• _Questions_:
1. What is the name of the initiative Molly and Everard are working on together, according to the interview?
2. Transcribe the interview passage starting with "Molly and Everard, you" and going on through "at the moment?".

Molly and Everard Findlay

Aug, 2021

Molly and Everard, you have backgrounds and decades of experience in creative industries — styling, set design, and studio art for Molly, and global strategy and brand development for Everard. Is there a project you are working on together at the moment?

Currently we are working together on an initiative called Planetary Self, bringing scientists, artists and innovators together across silos to collaborate on unique works. The people involved are incredible, and come from very different walks of life. Our most recent cohort connects Brown University Professor and Simons Foundation fellow Dr. Stephon Alexander with the globally beloved seminal techno group Underground Resistance.Their exploration centers around light and sound – the Wavelength. We are very excited about finding ways to come into right relationship with the planet, the community, and the self, centered on the idea that each person has an inalienable right to be on Earth. We provide pathways for the individual to be attached with the collective in practical, grounded, in-person ways. We are currently developing the physical spaces for Planetary Self Institute to foster these relationships and collaborative works in Detroit, Michigan, Gasparee Island, Trinidad and NYC.

What’s your priority when it comes to collecting art?

The relationship with objects is a profound one – for us the priority usually rests on the people making the art. Having these objects in our midst is like an ongoing line to the hands that made them. Most of the works we have come from friends or colleagues and hold special value to us beyond their intrinsic value.

What’s the most sentimental piece you own?

(Collected data)

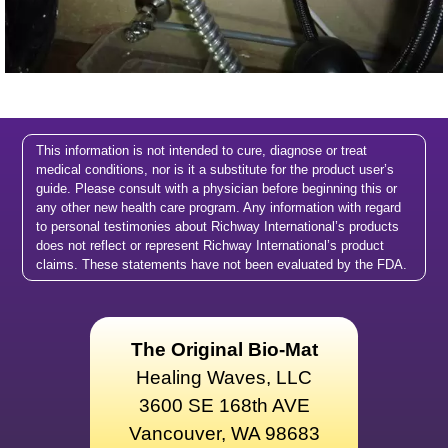
This information is not intended to cure, diagnose or treat
medical conditions, nor is it a substitute for the product user’s
guide. Please consult with a physician before beginning this or
any other new health care program. Any information with regard
to personal testimonies about Richway International’s products
does not reflect or represent Richway International’s product
claims. These statements have not been evaluated by the FDA.
The Original Bio-Mat
Healing Waves, LLC
3600 SE 168th AVE
Vancouver, WA 98683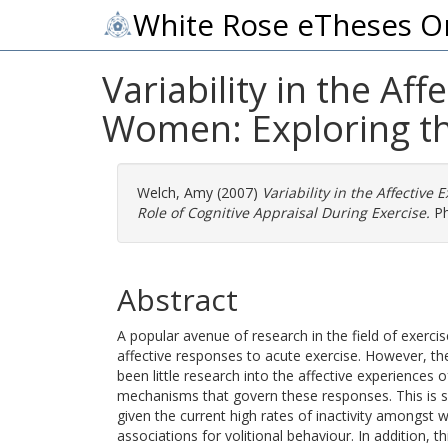
White Rose eTheses O
Variability in the Af
Women: Exploring the
Welch, Amy
(2007)
Variability in the Affective
Role of Cognitive Appraisal During Exercise.
Ph
Abstract
A popular avenue of research in the field of exerci
affective responses to acute exercise. However, th
been little research into the affective experiences
mechanisms that govern these responses. This is s
given the current high rates of inactivity amongst
associations for volitional behaviour. In addition, t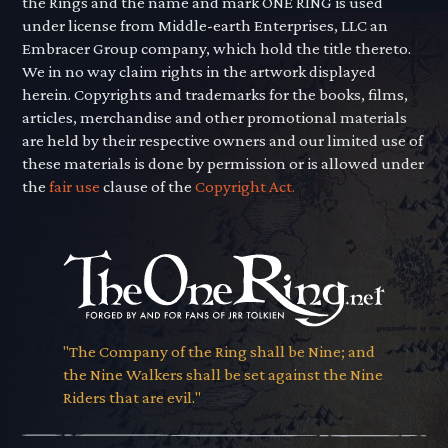
the Rings and the name and mark ONE RING is used
under license from Middle-earth Enterprises, LLC an
Embracer Group company, which hold the title thereto.
We in no way claim rights in the artwork displayed
herein. Copyrights and trademarks for the books, films,
articles, merchandise and other promotional materials
are held by their respective owners and our limited use of
these materials is done by permission or is allowed under
the
fair use
clause of the
Copyright Act.
"The Company of the Ring shall be Nine; and
the Nine Walkers shall be set against the Nine
Riders that are evil."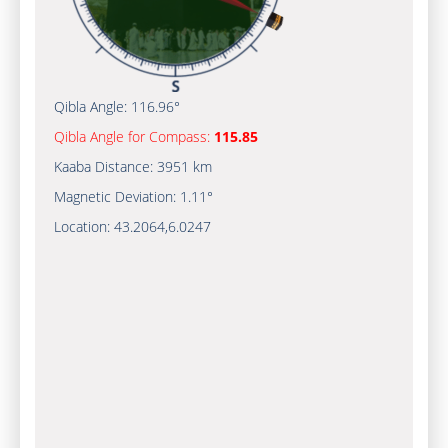
Qibla Angle:
116.96°
Qibla Angle for Compass:
115.85
Kaaba Distance:
3951 km
Magnetic Deviation:
1.11°
Location:
43.2064
,
6.0247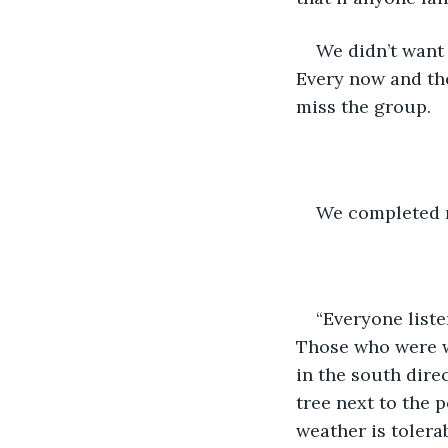
We didn’t want 
Every now and the
miss the group.
We completed mo
“Everyone liste
Those who were wi
in the south dir
tree next to the 
weather is tolera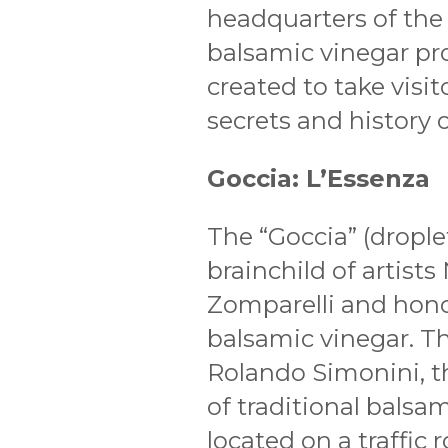
headquarters of the 
balsamic vinegar p
created to take visi
secrets and history of
Goccia: L’Essenza
The “Goccia” (drople
brainchild of artist
Zomparelli and hono
balsamic vinegar. Th
Rolando Simonini, t
of traditional balsa
located on a traffi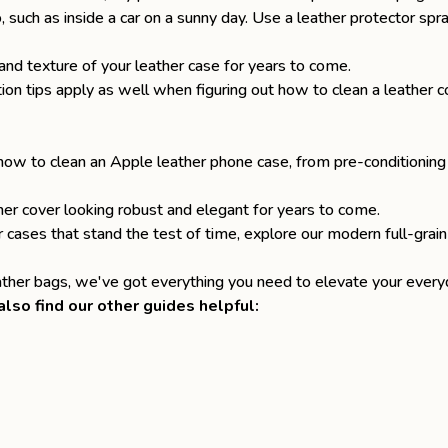
, such as inside a car on a sunny day. Use a leather protector sp
and texture of your leather case for years to come.
ion tips apply as well when figuring out
how to clean a leather co
n how to clean an Apple leather phone case, from pre-conditioning
her cover looking robust and elegant for years to come.
r cases
that stand the test of time, explore our modern full-grain
eather bags
, we've got everything you need to elevate your everyd
lso find our other guides helpful: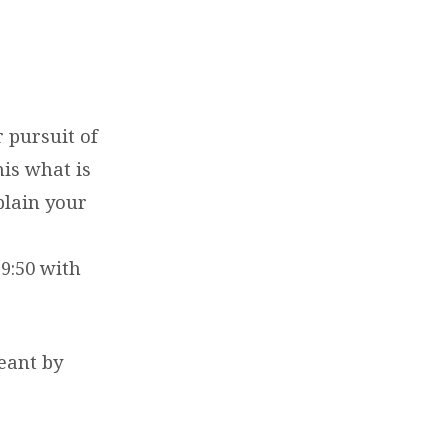
r pursuit of
his what is
plain your
9:50 with
eant by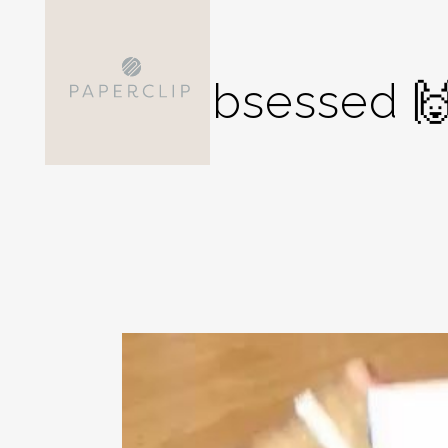
Obsessed 🙌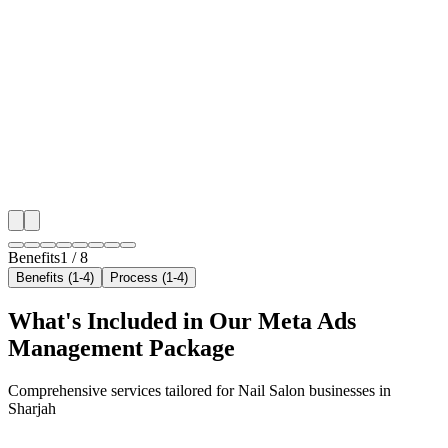
Hyper-Local Sharjah Targeting
We target the right nail salon audience across Sharjah
neighborhoods with precision meta ads management c
maximize your local reach.
✓
Geo-targeted campaigns by area
✓
Local audience behavior insights
✓
Neighborhood-level bid optimization
✓
Time-of-day targeting for peak demand
Benefits
1
/
8
Benefits (1-4)
Process (1-4)
What's Included in Our
Meta Ads
Management
Package
Comprehensive services tailored for
Nail Salon
businesses in
Sharjah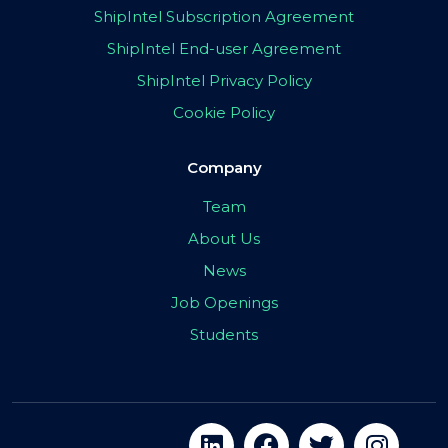
ShipIntel Subscription Agreement
ShipIntel End-user Agreement
ShipIntel Privacy Policy
Cookie Policy
Company
Team
About Us
News
Job Openings
Students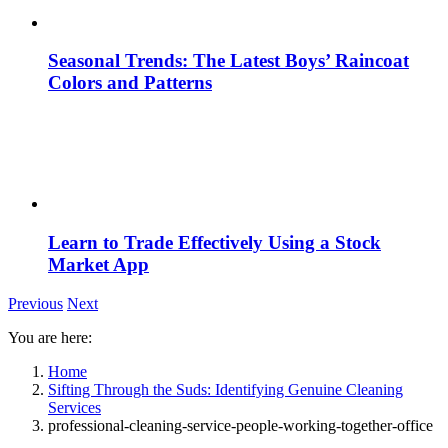
Seasonal Trends: The Latest Boys’ Raincoat
Colors and Patterns
Learn to Trade Effectively Using a Stock
Market App
Previous
Next
You are here:
Home
Sifting Through the Suds: Identifying Genuine Cleaning
Services
professional-cleaning-service-people-working-together-office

• _Answers for the tasks_:
1. Planetary Self

2.
Molly and Everard, you have backgrounds and decades of experience in creative industries — styling, set design, and studio art for Molly, and global strategy and brand development for Everard. Is there a project you are working on together at the moment?